È vero, Marco ha dovuto subire cose inenarrabili, ma lo ricordiamo ancora una volta, fino alla noia: le autorità giudiziarie si sono scatenate e accanite in seguito alle denunce mosse dal clan Pantani. Chi parlò subito di complotto, della macchinetta tarata male e del sangue manomesso? Gli avvocati della Mercatone Uno. Chi chiese un esame del Dna? Sempre le stesse persone.
Oggi sono in molti ad ammettere che qualcosa è stato sbagliato, basta leggere su questo numero l’intervista da noi fatta a Beppe Martinelli, che onestamente dice che i sì sono forse stati eccessivi, e alla fine hanno fatto solo del male a Marco. Così come la tiritera che Marco ha pagato per tutti. Non è vero. Quanti corridori in questi anni sono stati beccati con le mani nella marmellata e sono stati fermati per ematocrito alto come il Pirata? Tantissimi. Hanno accettato lo stop come incidente di percorso, Marco no, e men che meno chi gli era attorno. È stato un complotto? C’è chi ha ordito una trama oscura attorno alla figura di Pantani? Neanche la Ronchi e Josti riescono a spiegarcelo.
In questo numero pubblichiamo un ampio stralcio del libro «L’ultimo chilometro», scritto dal collega Andrea Rossini, e uscito come istant-book allegato al «Corriere di Romagna» il 5 giugno dello scorso anno. Un libro rispettoso dei protagonisti e della verità. Un libro certamente molto garbato, anch’esso doloroso. Chi si vuol fare un’idea, se la può fare. Qui ci sono tanti elementi e poca acredine perché nato dall’inchiesta giornalistica ancorata a fatti, testimonianze, scritti, documenti, sentenze, resoconti e risultanze dell’indagine giudiziaria, e che si legge come un romanzo.
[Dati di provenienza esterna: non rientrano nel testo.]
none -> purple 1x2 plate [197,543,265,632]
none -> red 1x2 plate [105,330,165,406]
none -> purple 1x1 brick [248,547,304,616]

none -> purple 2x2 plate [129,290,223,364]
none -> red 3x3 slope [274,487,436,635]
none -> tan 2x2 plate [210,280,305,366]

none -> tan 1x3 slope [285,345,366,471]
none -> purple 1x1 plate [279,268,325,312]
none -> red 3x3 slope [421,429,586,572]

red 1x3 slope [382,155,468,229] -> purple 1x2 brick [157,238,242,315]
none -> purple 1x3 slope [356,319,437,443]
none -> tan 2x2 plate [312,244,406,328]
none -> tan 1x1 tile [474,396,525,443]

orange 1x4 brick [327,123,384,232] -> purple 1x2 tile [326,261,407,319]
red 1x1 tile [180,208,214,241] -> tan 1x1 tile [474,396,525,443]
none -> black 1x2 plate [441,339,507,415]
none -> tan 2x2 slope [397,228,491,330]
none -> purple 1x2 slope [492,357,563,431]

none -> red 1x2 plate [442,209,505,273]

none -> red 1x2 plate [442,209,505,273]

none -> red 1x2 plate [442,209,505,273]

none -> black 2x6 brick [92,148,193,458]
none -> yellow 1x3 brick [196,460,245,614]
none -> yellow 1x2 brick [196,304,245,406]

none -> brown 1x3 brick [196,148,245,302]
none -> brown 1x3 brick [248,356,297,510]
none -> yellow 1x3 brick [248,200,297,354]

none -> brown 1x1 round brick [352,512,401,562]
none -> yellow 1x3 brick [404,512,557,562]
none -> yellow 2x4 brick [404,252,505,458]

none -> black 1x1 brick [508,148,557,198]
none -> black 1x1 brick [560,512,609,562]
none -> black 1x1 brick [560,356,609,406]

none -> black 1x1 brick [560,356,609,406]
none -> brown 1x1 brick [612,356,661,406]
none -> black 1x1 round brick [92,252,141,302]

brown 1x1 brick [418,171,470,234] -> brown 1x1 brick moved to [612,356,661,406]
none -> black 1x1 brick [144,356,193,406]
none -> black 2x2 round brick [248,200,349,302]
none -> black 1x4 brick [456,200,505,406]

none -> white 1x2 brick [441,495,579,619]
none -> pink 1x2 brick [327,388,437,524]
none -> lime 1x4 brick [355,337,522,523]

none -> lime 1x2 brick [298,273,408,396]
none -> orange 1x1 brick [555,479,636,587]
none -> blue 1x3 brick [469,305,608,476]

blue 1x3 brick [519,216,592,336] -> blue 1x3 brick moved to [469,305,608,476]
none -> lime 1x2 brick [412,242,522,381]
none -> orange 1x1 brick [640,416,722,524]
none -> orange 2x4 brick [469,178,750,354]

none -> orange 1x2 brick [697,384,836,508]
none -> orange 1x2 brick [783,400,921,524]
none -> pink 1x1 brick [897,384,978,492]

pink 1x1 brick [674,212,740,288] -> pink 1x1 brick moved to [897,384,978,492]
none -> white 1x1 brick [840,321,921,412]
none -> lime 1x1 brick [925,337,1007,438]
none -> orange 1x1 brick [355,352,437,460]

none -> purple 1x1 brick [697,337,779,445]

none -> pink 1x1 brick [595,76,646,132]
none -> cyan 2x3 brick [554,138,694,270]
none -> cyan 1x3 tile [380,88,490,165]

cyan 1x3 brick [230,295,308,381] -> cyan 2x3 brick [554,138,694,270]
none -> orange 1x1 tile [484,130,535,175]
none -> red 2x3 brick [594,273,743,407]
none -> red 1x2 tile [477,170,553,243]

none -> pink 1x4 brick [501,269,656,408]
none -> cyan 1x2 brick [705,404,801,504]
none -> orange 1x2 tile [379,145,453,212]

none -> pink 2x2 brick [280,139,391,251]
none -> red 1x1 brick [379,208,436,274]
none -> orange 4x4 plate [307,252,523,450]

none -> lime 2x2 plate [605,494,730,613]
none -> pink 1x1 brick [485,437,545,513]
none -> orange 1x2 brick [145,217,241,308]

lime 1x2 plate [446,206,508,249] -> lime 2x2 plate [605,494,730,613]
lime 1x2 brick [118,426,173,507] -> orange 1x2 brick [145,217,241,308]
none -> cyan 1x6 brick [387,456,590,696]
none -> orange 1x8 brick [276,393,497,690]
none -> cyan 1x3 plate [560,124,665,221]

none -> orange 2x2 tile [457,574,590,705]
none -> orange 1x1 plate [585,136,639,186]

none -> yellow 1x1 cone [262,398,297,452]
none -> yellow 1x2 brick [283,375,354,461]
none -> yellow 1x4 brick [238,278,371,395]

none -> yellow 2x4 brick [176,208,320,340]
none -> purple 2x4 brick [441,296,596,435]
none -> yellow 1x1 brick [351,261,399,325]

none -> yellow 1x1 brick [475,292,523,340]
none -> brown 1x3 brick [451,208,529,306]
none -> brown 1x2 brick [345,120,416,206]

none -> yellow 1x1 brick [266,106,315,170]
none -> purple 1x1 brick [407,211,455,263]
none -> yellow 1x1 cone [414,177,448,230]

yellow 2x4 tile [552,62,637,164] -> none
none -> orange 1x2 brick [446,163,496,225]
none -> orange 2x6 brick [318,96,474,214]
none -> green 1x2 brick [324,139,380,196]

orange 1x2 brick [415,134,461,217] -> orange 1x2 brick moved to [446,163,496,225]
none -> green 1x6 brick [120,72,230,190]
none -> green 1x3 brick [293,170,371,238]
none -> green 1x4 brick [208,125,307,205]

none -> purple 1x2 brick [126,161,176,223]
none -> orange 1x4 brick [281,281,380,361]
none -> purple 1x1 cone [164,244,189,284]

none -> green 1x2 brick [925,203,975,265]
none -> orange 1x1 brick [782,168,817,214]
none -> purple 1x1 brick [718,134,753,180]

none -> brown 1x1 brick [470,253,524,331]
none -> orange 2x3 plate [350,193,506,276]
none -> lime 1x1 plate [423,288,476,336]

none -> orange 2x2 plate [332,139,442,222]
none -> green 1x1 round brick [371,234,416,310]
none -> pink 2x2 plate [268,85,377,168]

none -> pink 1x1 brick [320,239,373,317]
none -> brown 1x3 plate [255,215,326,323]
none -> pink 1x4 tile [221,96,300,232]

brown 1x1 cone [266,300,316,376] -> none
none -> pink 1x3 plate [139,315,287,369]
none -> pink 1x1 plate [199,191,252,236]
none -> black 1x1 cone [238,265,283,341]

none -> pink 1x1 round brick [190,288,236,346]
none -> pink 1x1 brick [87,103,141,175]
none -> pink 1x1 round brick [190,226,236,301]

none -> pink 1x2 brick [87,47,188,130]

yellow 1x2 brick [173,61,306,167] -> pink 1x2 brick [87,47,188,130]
Come scrive Sergio Zavoli nella sua prefazione questa è «una storia che merita riflessione, pietà e rimpianto, prime luci della giustizia».
Un anno dopo siamo qui a ricordare e a raccontare, cercando di capire, avvolti dai nostri innumerevoli interrogativi che non si sono ancora dissolti e probabilmente non si dissolveranno mai. Si poteva fare qualcosa di diverso? Chi ha sbagliato, chi ha tradito? Marco ha avuto delle responsabilità in tutta questa orribile vicenda? Tante le domande, alle quali rispondiamo con poche righe di un giudizio riportato sulla pagella di Marco quando era in seconda elementare e pubblicato a pagina 13 di «Un uomo in fuga» il libro scritto da Manuela Ronchi e Gianfranco Josti: “Situazione di partenza incerta, nonostante l’intelligenza vivace alla quale si contrappone un temperamento nervoso ed inquieto. Troppo vivace, molto aggressivo, irrimediabilmente negligente e disordinato. Nella vita coi compagni vuole essere sempre all’avanguardia e non ammette la sconfitta. A casa non fa quasi niente, ma a scuola si interessa a tutto ed è pronto alla conversazione su qualunque argomento. Scarso in lingua per la scrittura e l’ortografia troppo trascurate; buone le idee e personali. In aritmetica si arrangia. Però migliora. Pronto nella drammatizzazione”.
Poche righe scritte da una maestra elementare tanto tempo fa, che non diranno tutto ma racchiudono, forse, la verità più vera. Non quella del Pantani campione - un uomo solo al comando -, ma più semplicemente quella di un uomo. Solo un uomo: con le sue grandezze e le sue debolezze.